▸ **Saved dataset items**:

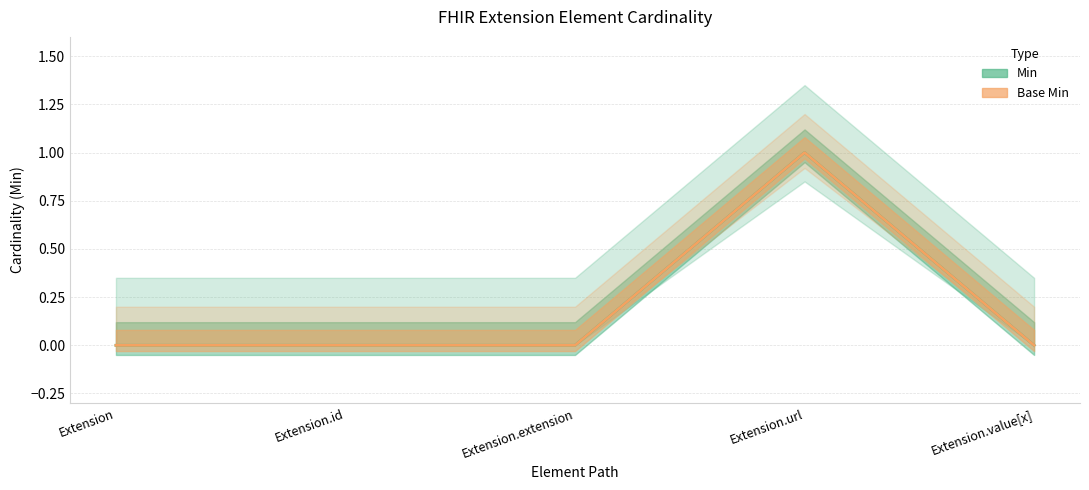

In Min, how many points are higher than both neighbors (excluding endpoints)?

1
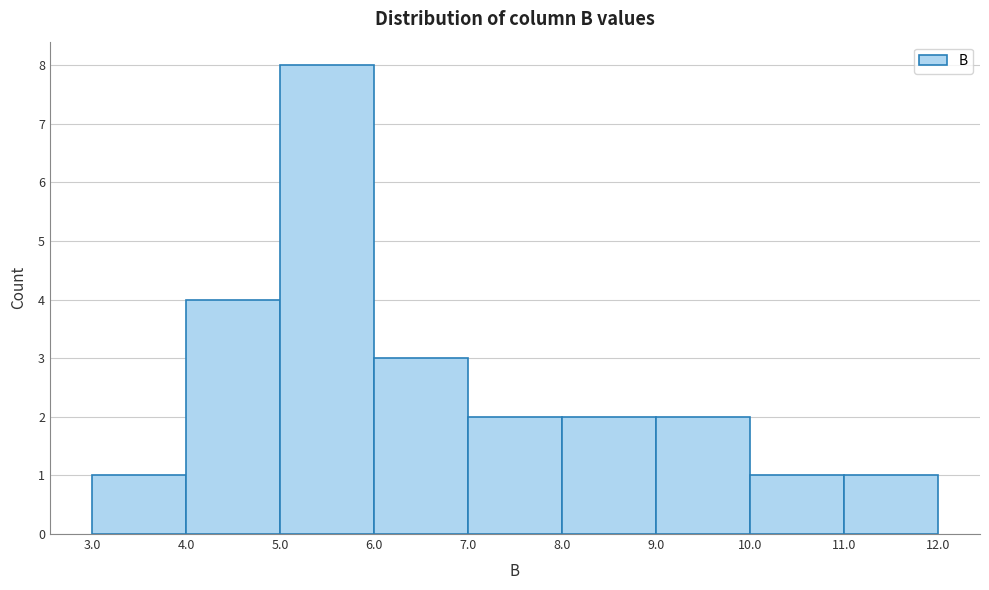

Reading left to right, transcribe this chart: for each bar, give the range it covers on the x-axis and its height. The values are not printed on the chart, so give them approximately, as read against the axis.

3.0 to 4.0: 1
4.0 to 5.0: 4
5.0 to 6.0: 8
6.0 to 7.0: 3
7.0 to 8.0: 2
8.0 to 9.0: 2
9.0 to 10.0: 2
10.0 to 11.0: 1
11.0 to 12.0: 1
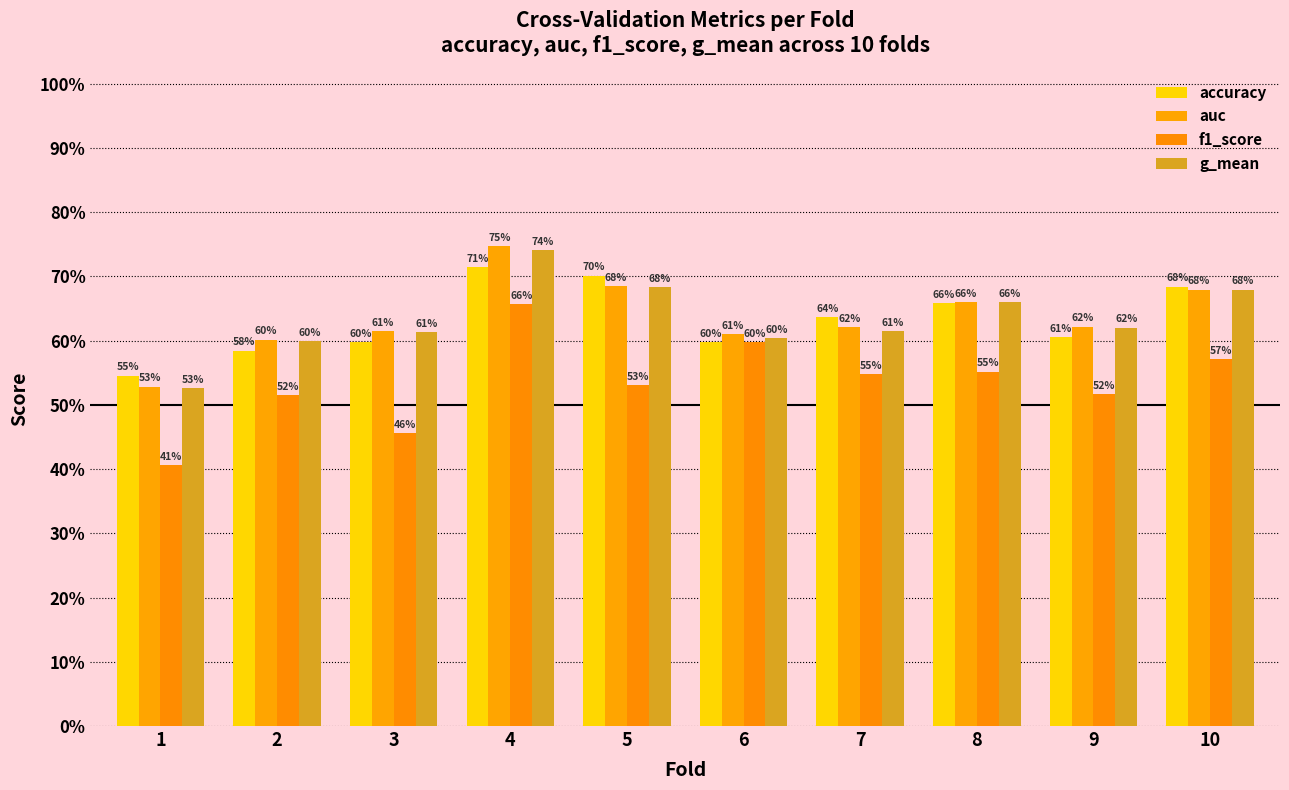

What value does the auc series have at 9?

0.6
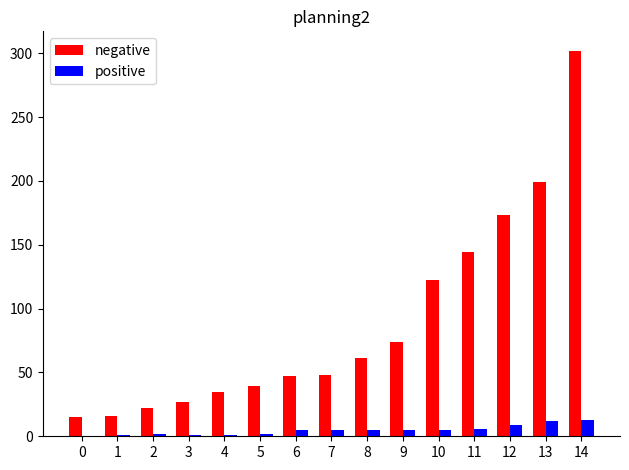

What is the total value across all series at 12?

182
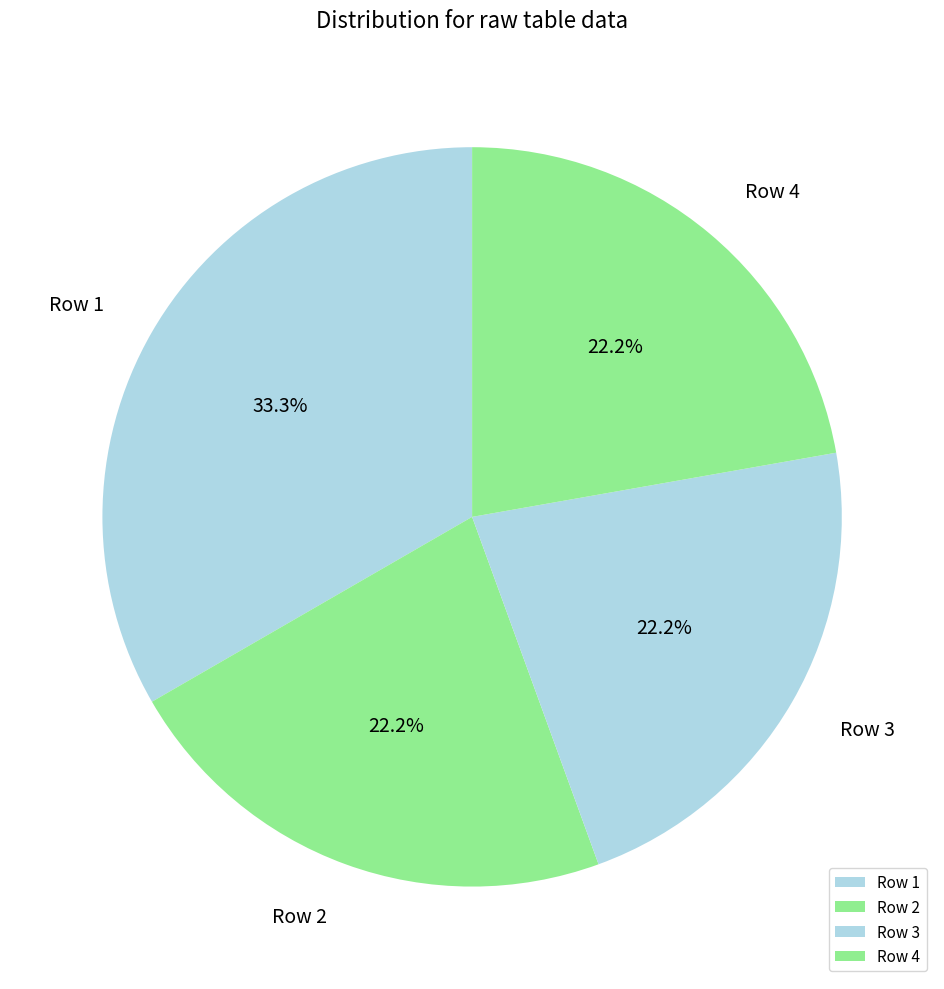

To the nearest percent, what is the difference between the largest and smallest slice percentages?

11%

▸ **The problem**:
Rewrite the lines above as a numbered list, skipping the blank lines and leaving out the pictures.

▸ **Worked solution**:
1. In Min, how many points are higher than both neighbors (excluding endpoints)?
2. 1
3. Reading left to right, transcribe this chart: for each bar, give the range it covers on the x-axis and its height. The values are not printed on the chart, so give them approximately, as read against the axis.
4. 3.0 to 4.0: 1
5. 4.0 to 5.0: 4
6. 5.0 to 6.0: 8
7. 6.0 to 7.0: 3
8. 7.0 to 8.0: 2
9. 8.0 to 9.0: 2
10. 9.0 to 10.0: 2
11. 10.0 to 11.0: 1
12. 11.0 to 12.0: 1
13. What value does the auc series have at 9?
14. 0.6
15. What is the total value across all series at 12?
16. 182
17. To the nearest percent, what is the difference between the largest and smallest slice percentages?
18. 11%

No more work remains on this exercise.